BVA issues statement following a new strain of feline coronavirus detected in a cat imported into the UK.

New strain of feline coronavirus identified in the UK Image

A new strain of feline coronavirus (FCoV-23), first identified in the recent outbreak in Cyprus, has been detected in a cat imported from Cyprus into the UK. A cat infected with FCoV-23 may go on to develop Feline Infectious Peritonitis (FIP) which can cause death if not treated.

Feline Coronavirus and FIP are both seen in the UK but existing strains of FIP are not known to spread between cats. The speed at which FCoV-23 spread across Cyprus suggests that this new virus is behaving differently and that it is being spread from cat to cat, most likely via faeces. This is a concerning change.

BVA President Anna Judson said: “The arrival of FCoV-23 in the UK is highly concerning, but so far this looks to be an isolated case in an imported cat, and action has been taken to minimise any spread of the virus. There is no known risk to people but pet owners should remain vigilant, because the virus can cause Feline Infectious Peritonitis, which if left untreated can be fatal to cats. If owners have any concerns about their pet, they should speak to their vet immediately.”

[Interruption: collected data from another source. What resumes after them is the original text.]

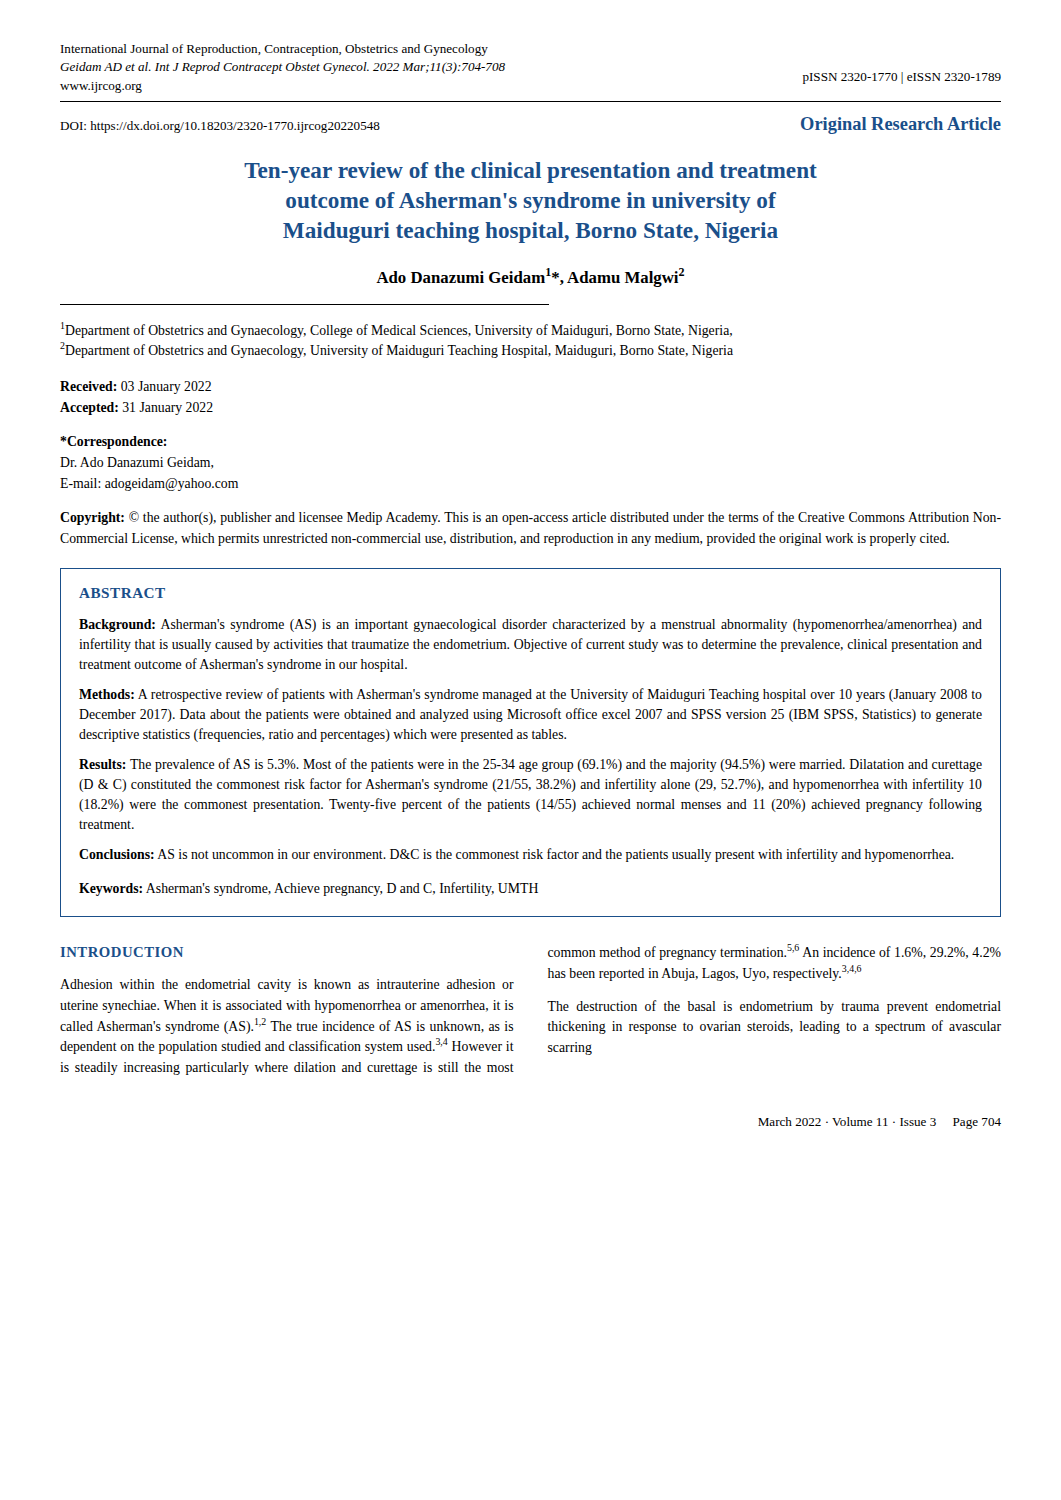International Journal of Reproduction, Contraception, Obstetrics and Gynecology
Geidam AD et al. Int J Reprod Contracept Obstet Gynecol. 2022 Mar;11(3):704-708
www.ijrcog.org
pISSN 2320-1770 | eISSN 2320-1789
DOI: https://dx.doi.org/10.18203/2320-1770.ijrcog20220548
Original Research Article
Ten-year review of the clinical presentation and treatment
outcome of Asherman's syndrome in university of
Maiduguri teaching hospital, Borno State, Nigeria
Ado Danazumi Geidam1*, Adamu Malgwi2
1Department of Obstetrics and Gynaecology, College of Medical Sciences, University of Maiduguri, Borno State, Nigeria,
2Department of Obstetrics and Gynaecology, University of Maiduguri Teaching Hospital, Maiduguri, Borno State, Nigeria
Received: 03 January 2022
Accepted: 31 January 2022
*Correspondence:
Dr. Ado Danazumi Geidam,
E-mail: adogeidam@yahoo.com
Copyright: © the author(s), publisher and licensee Medip Academy. This is an open-access article distributed under the terms of the Creative Commons Attribution Non-Commercial License, which permits unrestricted non-commercial use, distribution, and reproduction in any medium, provided the original work is properly cited.
ABSTRACT
Background: Asherman's syndrome (AS) is an important gynaecological disorder characterized by a menstrual abnormality (hypomenorrhea/amenorrhea) and infertility that is usually caused by activities that traumatize the endometrium. Objective of current study was to determine the prevalence, clinical presentation and treatment outcome of Asherman's syndrome in our hospital.
Methods: A retrospective review of patients with Asherman's syndrome managed at the University of Maiduguri Teaching hospital over 10 years (January 2008 to December 2017). Data about the patients were obtained and analyzed using Microsoft office excel 2007 and SPSS version 25 (IBM SPSS, Statistics) to generate descriptive statistics (frequencies, ratio and percentages) which were presented as tables.
Results: The prevalence of AS is 5.3%. Most of the patients were in the 25-34 age group (69.1%) and the majority (94.5%) were married. Dilatation and curettage (D & C) constituted the commonest risk factor for Asherman's syndrome (21/55, 38.2%) and infertility alone (29, 52.7%), and hypomenorrhea with infertility 10 (18.2%) were the commonest presentation. Twenty-five percent of the patients (14/55) achieved normal menses and 11 (20%) achieved pregnancy following treatment.
Conclusions: AS is not uncommon in our environment. D&C is the commonest risk factor and the patients usually present with infertility and hypomenorrhea.
Keywords: Asherman's syndrome, Achieve pregnancy, D and C, Infertility, UMTH
INTRODUCTION
Adhesion within the endometrial cavity is known as intrauterine adhesion or uterine synechiae. When it is associated with hypomenorrhea or amenorrhea, it is called Asherman's syndrome (AS).1,2 The true incidence of AS is unknown, as is dependent on the population studied and classification system used.3,4 However it is steadily increasing particularly where dilation and curettage is still the most common method of pregnancy termination.5,6 An incidence of 1.6%, 29.2%, 4.2% has been reported in Abuja, Lagos, Uyo, respectively.3,4,6
The destruction of the basal is endometrium by trauma prevent endometrial thickening in response to ovarian steroids, leading to a spectrum of avascular scarring
March 2022 · Volume 11 · Issue 3 Page 704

“The discovery of FCoV-23, combined with the increasing cases of Brucella canis from dogs arriving on our shores, shows the UK is seriously vulnerable to imported diseases. The Government needs to grasp the nettle on this crucial issue by introducing the long overdue import testing measures BVA has been calling for.”

The facts:

  • One case of a FCoV-13 infected cat has been identified in the UK. The cat was imported from Cyprus and developed symptoms in the UK. The risk that this cat has spread of the infection is very low, especially as they have been kept indoors.
  • Not every cat infected with FCoV-23 will develop FIP. However, in most cases FIP is fatal if left untreated, therefore it is crucial that any infected cat receives treatment at the earliest opportunity.
  • There is no indication that FCoV-23 can infect humans.
  • More research is needed to understand whether some cats can catch the FCoV-23 but not get sick, acting as a potential carrier that can pass it on to other cats. It is also unknown if some cats have a natural resistance to the virus that will make them less likely to get sick.
  • Feline infectious peritonitis virus (FIP) is not usually spread directly from cat to cat. Further research is needed to confirm how the virus FCoV-23 is spread, however, new evidence suggests that cats can spread it to other cats, likely through a faecal-oral transmission route.
  • There is currently no evidence of an increase in illnesses in dogs or other pets where the virus has been identified. It is also not known if other animals, such as prey species, can carry the virus without showing signs of illness.
  • In the early stages of FIP, general signs of ill health may show such as listlessness, reduced appetite, weight loss and fever. Later in the disease symptoms may include a swollen belly, difficult breathing or nervous system signs such as wobbly walking, twitching, collapsing or seizures

Treatment is available to treat FIP and owners should speak to their vets if they have any concerns about their pet.